GOAL OF THE EXERCISE = Please count the lines in the entries below that contain the string "watch", treating uppercase and lowercase as different, and reply with only that number.

[Data records]
━━━

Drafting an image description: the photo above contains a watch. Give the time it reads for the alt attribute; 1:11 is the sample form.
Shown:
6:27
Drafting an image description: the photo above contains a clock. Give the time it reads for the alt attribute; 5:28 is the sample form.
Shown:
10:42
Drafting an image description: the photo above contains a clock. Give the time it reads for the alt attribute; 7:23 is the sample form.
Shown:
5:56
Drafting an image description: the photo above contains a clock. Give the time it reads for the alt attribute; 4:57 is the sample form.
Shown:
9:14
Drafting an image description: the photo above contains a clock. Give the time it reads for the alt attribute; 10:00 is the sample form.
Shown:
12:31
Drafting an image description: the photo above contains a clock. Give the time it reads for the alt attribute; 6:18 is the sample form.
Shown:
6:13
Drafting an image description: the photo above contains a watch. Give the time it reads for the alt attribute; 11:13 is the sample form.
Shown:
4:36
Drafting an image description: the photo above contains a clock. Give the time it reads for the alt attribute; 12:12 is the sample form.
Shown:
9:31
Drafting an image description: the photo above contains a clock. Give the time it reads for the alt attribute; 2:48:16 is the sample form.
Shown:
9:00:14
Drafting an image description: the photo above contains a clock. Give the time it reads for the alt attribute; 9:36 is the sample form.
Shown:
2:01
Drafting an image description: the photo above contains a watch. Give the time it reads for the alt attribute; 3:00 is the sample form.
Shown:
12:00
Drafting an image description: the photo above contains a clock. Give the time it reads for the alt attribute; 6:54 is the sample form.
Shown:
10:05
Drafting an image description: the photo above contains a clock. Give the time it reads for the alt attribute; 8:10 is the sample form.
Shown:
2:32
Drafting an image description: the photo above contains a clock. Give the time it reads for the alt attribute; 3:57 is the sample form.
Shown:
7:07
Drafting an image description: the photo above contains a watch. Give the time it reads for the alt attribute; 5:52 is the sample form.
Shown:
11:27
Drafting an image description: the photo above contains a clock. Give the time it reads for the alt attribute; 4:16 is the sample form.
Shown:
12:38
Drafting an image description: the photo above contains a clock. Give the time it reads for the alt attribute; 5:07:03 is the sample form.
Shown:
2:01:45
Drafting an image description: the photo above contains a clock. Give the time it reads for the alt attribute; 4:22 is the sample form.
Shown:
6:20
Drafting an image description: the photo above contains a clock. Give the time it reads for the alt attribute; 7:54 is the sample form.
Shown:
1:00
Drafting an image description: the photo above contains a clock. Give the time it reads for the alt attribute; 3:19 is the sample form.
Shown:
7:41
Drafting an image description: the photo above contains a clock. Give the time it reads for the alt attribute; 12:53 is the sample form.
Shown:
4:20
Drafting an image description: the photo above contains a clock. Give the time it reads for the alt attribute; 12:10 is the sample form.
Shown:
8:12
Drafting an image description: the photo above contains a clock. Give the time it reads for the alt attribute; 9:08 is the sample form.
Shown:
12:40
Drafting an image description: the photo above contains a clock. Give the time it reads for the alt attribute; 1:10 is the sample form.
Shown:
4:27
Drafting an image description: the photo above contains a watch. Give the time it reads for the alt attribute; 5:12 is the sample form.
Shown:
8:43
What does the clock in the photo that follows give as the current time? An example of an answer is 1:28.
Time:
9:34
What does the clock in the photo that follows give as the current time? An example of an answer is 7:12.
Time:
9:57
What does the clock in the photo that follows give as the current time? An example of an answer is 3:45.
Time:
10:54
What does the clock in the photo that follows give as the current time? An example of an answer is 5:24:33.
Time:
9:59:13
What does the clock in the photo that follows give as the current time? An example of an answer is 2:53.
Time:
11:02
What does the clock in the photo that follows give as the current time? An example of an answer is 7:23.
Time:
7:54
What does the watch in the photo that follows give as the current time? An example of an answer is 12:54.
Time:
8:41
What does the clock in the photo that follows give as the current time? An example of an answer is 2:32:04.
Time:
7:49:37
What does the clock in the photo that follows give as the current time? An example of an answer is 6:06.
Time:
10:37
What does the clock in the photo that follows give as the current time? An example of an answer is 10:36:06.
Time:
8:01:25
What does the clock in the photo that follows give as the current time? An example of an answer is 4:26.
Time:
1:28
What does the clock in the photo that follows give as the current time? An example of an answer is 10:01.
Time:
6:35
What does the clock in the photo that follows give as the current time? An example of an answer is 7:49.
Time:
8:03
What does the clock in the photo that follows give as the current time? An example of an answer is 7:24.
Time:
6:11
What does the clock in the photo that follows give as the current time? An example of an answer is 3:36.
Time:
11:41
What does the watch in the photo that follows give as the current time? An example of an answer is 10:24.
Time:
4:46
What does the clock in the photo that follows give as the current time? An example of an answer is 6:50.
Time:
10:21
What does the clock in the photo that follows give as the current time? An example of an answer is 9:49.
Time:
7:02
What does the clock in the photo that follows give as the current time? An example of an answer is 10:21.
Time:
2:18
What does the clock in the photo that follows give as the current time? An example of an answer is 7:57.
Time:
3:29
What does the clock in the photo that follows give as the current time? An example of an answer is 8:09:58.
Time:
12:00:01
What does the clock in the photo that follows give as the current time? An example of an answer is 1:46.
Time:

━━━

OUTPUT FOR THIS TASK = 7